На улицах стояла тишина, свойственная этому неопределенному сумеречному часу. Кое-где на завалинках и бревнах виднелись группы казаков, занятых разговорами. К одной из таких групп мы и привернули со своей тележкой.
— Доброго здоровья, — сказал мой спутник.
— Здравствуйте, — ответили казаки. — Кого надо?
— Где тут живет ваш уполномоченный NN?
Я уже говорил о «съезде уполномоченных», заменяющем казачье земство. Население относится очень сочувственно к этому учреждению, и звание уполномоченного считается очень почетным званием. Один из моих уральских добрых знакомых, Н.А. Бородин, бывший петровец, ученый войсковой рыбовод, предвидя возможность недоверия станичников к иногороднему приезжему человеку, снабдил меня письмами к нескольким уполномоченным. В этих письмах, подписанных тремя интеллигентными казаками, бывшими председателями съездов, сообщалось о цели моей поездки, и уполномоченные приглашались оказать мне содействие по собиранию нужных сведений. Бумага эта осталась без действия, так как в это время почти все «уполномоченные», по большей части почтенные старики, были на бахчах или в полях. Но все же самая возможность ссылки на это письмо давала мне своего рода опорный пункт и служила началом разговора… На наш вопрос об уполномоченных, один из казаков ответил:
— Он в городе. Да вам его зачем?
— Письмо у нас от Николая Андреевича Бородина. Переночевать бы.
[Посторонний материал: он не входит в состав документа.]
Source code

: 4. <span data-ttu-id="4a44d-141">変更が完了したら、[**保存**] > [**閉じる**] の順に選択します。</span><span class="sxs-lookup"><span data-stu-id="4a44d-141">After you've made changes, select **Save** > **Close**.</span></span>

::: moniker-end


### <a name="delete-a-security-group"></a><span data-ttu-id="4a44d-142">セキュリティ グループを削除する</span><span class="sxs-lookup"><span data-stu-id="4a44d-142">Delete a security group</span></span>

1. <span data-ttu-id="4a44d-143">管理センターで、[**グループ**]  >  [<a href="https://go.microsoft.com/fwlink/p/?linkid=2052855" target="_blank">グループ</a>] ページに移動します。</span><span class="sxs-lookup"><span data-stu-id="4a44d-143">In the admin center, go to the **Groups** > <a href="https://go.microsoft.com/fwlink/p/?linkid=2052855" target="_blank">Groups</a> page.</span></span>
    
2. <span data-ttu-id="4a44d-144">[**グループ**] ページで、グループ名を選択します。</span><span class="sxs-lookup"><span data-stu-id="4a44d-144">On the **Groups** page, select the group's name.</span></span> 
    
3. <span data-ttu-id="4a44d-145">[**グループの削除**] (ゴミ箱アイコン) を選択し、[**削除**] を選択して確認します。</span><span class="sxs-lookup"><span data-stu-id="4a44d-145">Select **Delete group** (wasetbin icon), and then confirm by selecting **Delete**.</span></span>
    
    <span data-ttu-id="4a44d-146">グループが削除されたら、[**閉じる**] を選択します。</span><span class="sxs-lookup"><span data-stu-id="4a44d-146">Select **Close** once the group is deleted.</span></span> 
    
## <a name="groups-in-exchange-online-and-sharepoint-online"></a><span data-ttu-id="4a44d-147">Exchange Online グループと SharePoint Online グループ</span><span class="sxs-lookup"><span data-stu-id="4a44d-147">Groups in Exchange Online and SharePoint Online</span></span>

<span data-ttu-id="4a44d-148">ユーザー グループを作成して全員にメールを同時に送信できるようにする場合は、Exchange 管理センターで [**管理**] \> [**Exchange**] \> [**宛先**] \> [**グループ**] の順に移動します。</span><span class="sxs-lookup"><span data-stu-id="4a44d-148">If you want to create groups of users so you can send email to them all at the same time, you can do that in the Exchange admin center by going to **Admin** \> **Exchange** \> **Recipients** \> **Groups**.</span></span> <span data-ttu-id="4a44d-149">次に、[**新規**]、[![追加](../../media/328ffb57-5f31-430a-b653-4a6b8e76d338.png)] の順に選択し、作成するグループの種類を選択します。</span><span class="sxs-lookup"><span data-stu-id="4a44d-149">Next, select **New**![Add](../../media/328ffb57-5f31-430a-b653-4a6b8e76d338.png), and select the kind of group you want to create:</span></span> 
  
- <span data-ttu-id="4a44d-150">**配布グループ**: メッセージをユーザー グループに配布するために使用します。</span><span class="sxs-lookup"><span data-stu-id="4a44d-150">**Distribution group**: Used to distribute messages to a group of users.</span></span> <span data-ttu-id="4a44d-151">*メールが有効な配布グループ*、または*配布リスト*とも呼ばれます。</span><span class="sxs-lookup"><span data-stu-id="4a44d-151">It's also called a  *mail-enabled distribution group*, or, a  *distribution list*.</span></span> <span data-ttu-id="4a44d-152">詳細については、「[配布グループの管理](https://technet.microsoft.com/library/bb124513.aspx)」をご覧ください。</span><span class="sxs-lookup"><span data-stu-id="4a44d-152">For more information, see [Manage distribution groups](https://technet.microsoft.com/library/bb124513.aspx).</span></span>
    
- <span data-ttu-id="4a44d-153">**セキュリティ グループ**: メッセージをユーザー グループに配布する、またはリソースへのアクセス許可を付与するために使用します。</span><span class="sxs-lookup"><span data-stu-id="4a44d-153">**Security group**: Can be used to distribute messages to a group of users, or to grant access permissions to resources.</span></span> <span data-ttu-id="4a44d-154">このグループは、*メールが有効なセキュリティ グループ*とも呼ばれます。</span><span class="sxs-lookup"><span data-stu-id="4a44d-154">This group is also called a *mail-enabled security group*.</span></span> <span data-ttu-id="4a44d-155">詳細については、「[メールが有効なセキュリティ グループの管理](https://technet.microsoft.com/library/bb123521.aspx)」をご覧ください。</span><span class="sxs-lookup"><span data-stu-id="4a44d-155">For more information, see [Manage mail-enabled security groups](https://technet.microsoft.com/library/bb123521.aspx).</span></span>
— Так что же! Это и у меня можно, — сказал, подымаясь, высокий бородатый казак… — Мы Николая Андреевича тоже довольно знаем. — И он стал отворять плетневые ворота.
Мы, разумеется, охотно приняли приглашение и въехали во двор. Постройки в этой безлесной местности имеют особый характер. Отличительная черта — преобладание плетней и чрезвычайная экономия материала. Маленькие, чистенькие мазаночки с плоскими крышами придают своеобразный вид широким станичным улицам. Дворы тоже обносятся плетнями.
— Где хотите ночевать, — спросил у нас хозяин: — на дворе, а то в светелке?
Он только что вышел, наклоняясь в дверях, из своей избы, куда ходил распорядиться насчет самовара, и я искренне удивлялся, как могут такие большие люди помещаться в таких игрушечных жилищах. Ночлег в жаркой светелке нам не улыбался, и мы попросили устроить нас на дворе.
Вынесли самовар. Вечер был тихий и ласковый. Пламя свечи, поставленной на земле, стояло ровно, не колыхаясь, и освещало группу казаков, собравшихся из любопытства и сидевших на земле по-киргизски на корточках. Одного из них, седого старика, с буйными седыми кудрями, выбивавшимися из-под слишком узкого форменного картуза, позвал хозяин, узнавший о цели моей поездки, — как человека, для меня интересного: дед его хорошо знал Пугачева.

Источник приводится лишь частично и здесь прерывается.